Our study has some limitations. Firstly, our patient population had several comorbid diseases, e.g. diabetes mellitus and hypertension. Although this minimized the selection bias, the comorbidities may have served as confounding factors and had varied impacts on our results. Secondly, the present study was observational by design and not a randomized controlled trial. Whether the changes in PWV and body composition are related to glucocorticoid use or the reduction in inflammatory load cannot be distinguished. However, due to the possible severe consequence of a placebo-controlled trial in PMR, this option was not applicable. Thirdly, cachexia in RA was first defined in 1992 and is different from the cachexia seen in cancer diseases56. Whether this term can be used interchangeably in PMR and GCA is unknown and needs to be investigated.

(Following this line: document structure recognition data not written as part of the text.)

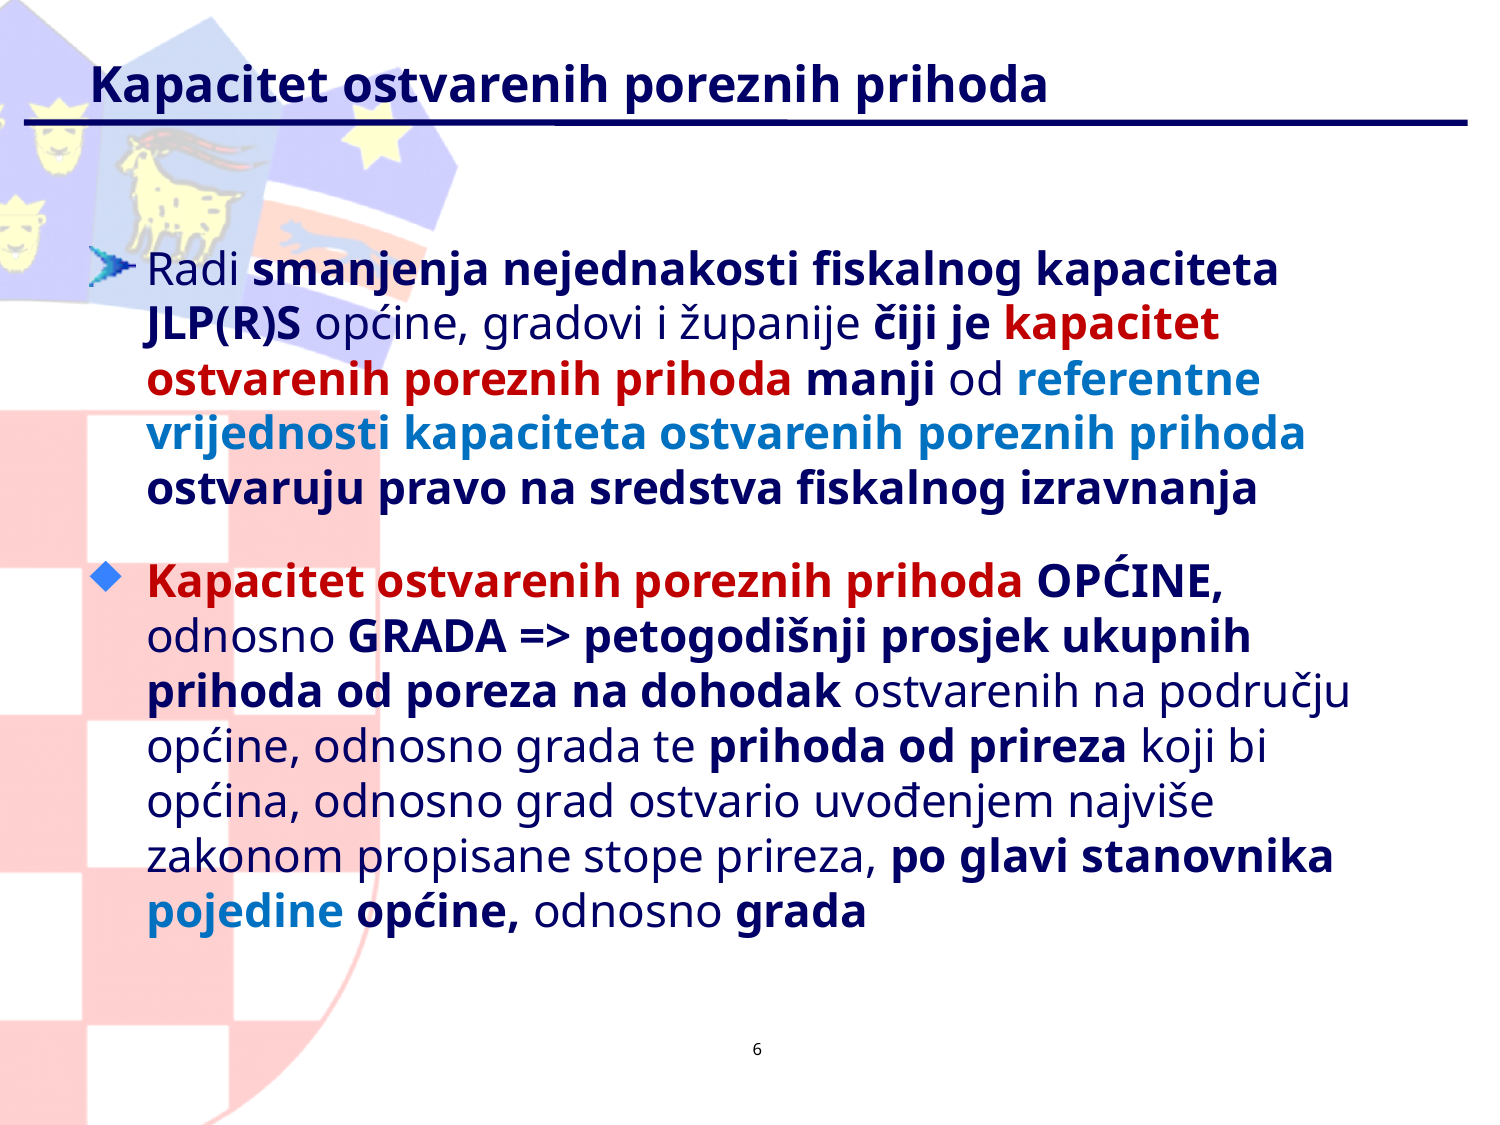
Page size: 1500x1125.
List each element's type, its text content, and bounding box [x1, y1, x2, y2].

slide_number 6 [741, 1041, 763, 1062]
title Kapacitet ostvarenih poreznih prihoda [75, 45, 1425, 126]
picture [89, 246, 136, 287]
list Radi smanjenja nejednakosti fiskalnog kapaciteta JLP(R)S općine, gradovi i županije čiji je kapacitet ostvarenih poreznih prihoda manji od referentne vrijednosti kapaciteta ostvarenih poreznih prihoda ostvaruju pravo na sredstva fiskalnog izravnanja Kapacitet ostvarenih poreznih prihoda OPĆINE, odnosno GRADA => petogodišnji prosjek ukupnih prihoda od poreza na dohodak ostvarenih na području općine, odnosno grada te prihoda od prireza koji bi općina, odnosno grad ostvario uvođenjem najviše zakonom propisane stope prireza, po glavi stanovnika pojedine općine, odnosno grada [75, 231, 1412, 1083]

The major strengths of our study were a relatively long follow-up period and the prospective design and the application and comparison of 18F-FDG PET/CT and aortic PWV analysis in terms of arterial stiffness. Furthermore, the study population represented a real-life PMR and GCA population with varied phenotypes of the disease, and thus our study has a high degree of generalizability.

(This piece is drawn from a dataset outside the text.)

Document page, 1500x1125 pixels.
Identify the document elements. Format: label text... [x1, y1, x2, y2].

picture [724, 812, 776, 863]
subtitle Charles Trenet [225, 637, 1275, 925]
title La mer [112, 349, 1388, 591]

In conclusion, our data demonstrated that treatment with glucocorticoids in patients with PMR/GCA had several prognostic impacts. Glucocorticoid treatment caused a decline in arterial stiffness, and this decline was independent of TAB and 18F-FDG PET/CT results. Additionally, it resulted in a decrease in BMC and an increase in FM. Anti-osteoporotic medications were beneficial and prevent further bone loss and should be initiated together with glucocorticoids. Lifestyle advice to reduce cardiovascular risk has also a preventive role in the management of the patients.